The thing that makes it particularly misleading is that models that do transcription to lowercase and then use inverse text normalization to restore structure and grammar end up making a very different class of mistakes than Whisper, which goes directly to final form text including punctuation and quotes and tone.

But nonetheless, they're claiming such a lower error rate than Whisper that it's almost not in the same bucket.

tekacs 3 hours ago | parent [-]

On the topic of things being misleading, GPT-4o transcriber is a very _different_ transcriber to Whisper. I would say not better or worse, despite characterizations such. So it is a little difficult to compare on just the numbers.

There's a reason that quite a lot of good transcribers still use V2, not V3.

satvikpendem 3 hours ago | parent [-]

Different how?

GaggiX 3 hours ago | parent | prev [-]

Gpt4o mini transcribe is better and actually realtime. Whisper is trained to encode the entire audio (or at least 30s chunks) and then decode it.

mdrzn 3 hours ago | parent | next [-]

So "gpt4o mini transcribe" is not just whisper v3 under the hood? Btw it's $0.006 / minute

For Whisper API online (with v3 large) I've found "$0.00125 per compute second" which is the cheapest absolute I've ever found.

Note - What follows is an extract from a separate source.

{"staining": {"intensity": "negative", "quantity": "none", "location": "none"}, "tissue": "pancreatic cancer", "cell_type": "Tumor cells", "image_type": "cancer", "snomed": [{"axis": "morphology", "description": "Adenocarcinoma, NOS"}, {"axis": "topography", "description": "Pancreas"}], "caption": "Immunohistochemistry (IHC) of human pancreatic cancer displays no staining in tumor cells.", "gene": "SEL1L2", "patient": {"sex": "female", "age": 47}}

breisa 22 minutes ago | parent | next [-]

Deepinfra offers Whisper V3 at 0.00045$ / minute of transcribed audio.

24 minutes ago | parent | prev | next [-]
[deleted]
GaggiX 3 hours ago | parent | prev [-]

>So it's not just whisper v3 under the hood?

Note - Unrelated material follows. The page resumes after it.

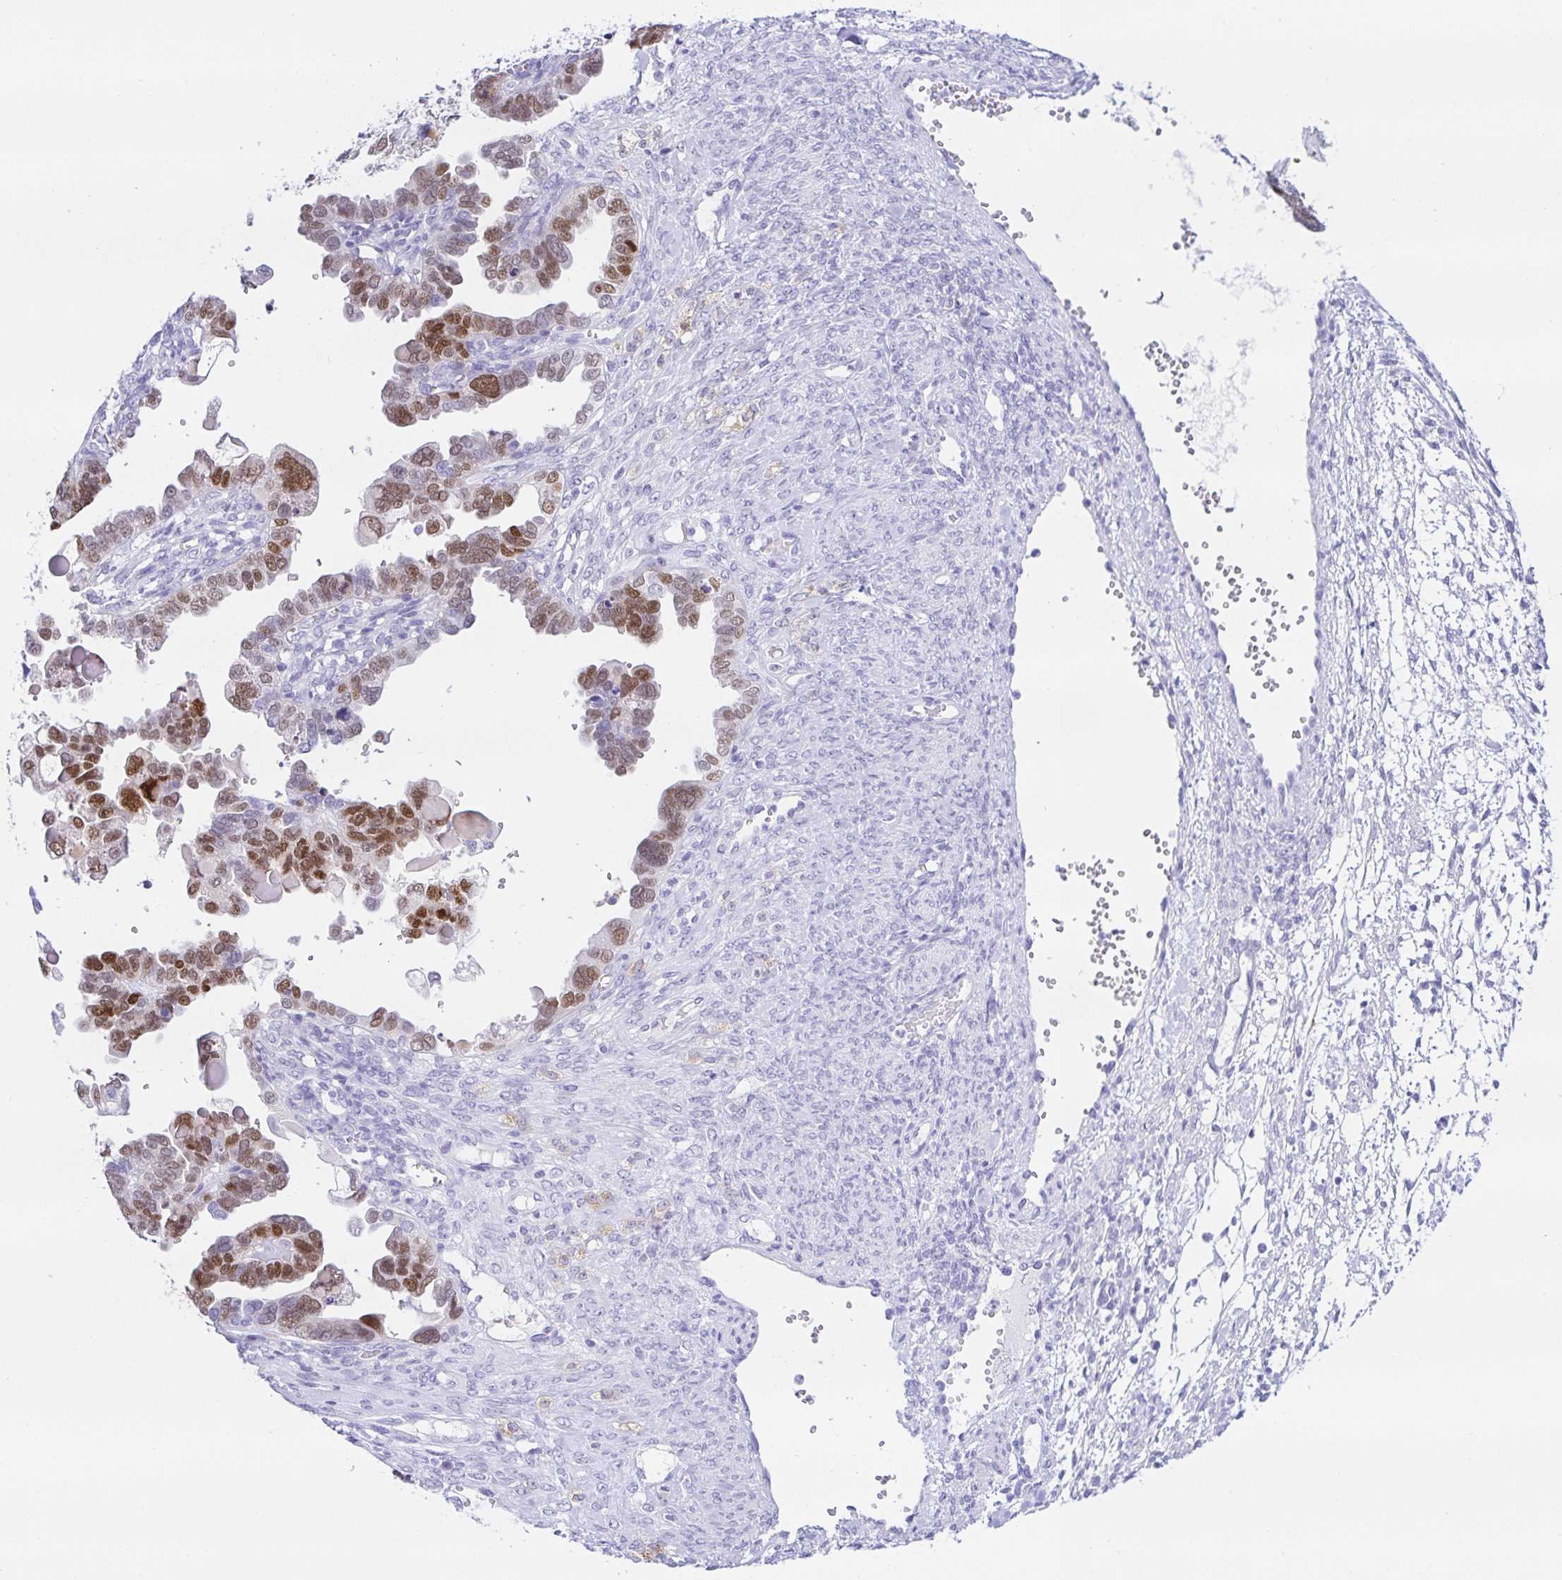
{"staining": {"intensity": "moderate", "quantity": ">75%", "location": "nuclear"}, "tissue": "ovarian cancer", "cell_type": "Tumor cells", "image_type": "cancer", "snomed": [{"axis": "morphology", "description": "Cystadenocarcinoma, serous, NOS"}, {"axis": "topography", "description": "Ovary"}], "caption": "Moderate nuclear positivity for a protein is seen in approximately >75% of tumor cells of ovarian serous cystadenocarcinoma using immunohistochemistry.", "gene": "PAX8", "patient": {"sex": "female", "age": 51}}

Why it should be Whisper v3? They even released an open model: https://huggingface.co/mistralai/Voxtral-Mini-4B-Realtime-26...

emmettm 3 hours ago | parent | prev [-]

The linked article claims the average word error rate for Voxtral mini v2 is lower than GPT-4o mini transcribe

GaggiX 3 hours ago | parent [-]

Gpt4o mini transcribe is better than whisper, the context is the parent comment.